What your intel and law enforcement types call a "threat analysis" simply isn't terribly relevant in the IT security field; we are mostly civilian corporate employees, with neither the right nor capability to compile dossiers on *specific* "opponents". We do compile information about what kind of attacks have actually been occuring; we call that the "CERT Summary"!

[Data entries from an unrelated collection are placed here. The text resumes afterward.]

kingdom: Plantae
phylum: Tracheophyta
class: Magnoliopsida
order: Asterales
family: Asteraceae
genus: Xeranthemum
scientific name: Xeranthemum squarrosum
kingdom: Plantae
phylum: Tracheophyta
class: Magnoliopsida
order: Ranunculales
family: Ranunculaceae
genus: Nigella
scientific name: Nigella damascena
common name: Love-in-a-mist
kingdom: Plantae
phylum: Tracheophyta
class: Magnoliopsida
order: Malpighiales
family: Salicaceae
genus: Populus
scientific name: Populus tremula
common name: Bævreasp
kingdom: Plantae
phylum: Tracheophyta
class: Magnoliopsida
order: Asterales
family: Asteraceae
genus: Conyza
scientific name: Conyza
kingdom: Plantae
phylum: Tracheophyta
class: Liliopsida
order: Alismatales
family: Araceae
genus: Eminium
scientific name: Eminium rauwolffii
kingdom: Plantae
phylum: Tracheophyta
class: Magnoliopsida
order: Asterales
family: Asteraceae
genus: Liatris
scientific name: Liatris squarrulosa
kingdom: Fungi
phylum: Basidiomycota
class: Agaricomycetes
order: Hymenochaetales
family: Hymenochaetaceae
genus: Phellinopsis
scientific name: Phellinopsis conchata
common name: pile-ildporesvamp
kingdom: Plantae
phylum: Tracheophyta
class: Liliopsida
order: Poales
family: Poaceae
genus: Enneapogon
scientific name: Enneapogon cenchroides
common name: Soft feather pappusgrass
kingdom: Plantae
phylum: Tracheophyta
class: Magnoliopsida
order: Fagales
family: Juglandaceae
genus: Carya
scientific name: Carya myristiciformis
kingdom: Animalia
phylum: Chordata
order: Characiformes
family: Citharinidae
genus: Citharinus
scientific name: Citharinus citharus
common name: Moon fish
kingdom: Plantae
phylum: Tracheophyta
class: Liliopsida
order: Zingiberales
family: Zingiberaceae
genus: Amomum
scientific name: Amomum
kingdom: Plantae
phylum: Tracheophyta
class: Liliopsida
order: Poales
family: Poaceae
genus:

It is true, as Schneier says, that "threat analysis" and "risk analysis" are often confused in IT security - due in large part to the non-IT security world merging both concepts into their risk analyses. But in our field it is much better to keep them separate. A threat analysis is a more abstract (and hence generally applicable) study, while a risk analysis depends on a particular business model. For example, if we store Almas caviar in the fridge instead of salami, the threat analysis is the same, but the risk analysis will be considerably different; all the wierdo threats that were low risk before (e.g. masked men with shotguns storming the fridge) become realistic. This separation is useful when identical reusable software components may be employed by thousands of very different businesses.
So, I while I found your comments very interesting, I think the semantic difference is just a difference, not an error.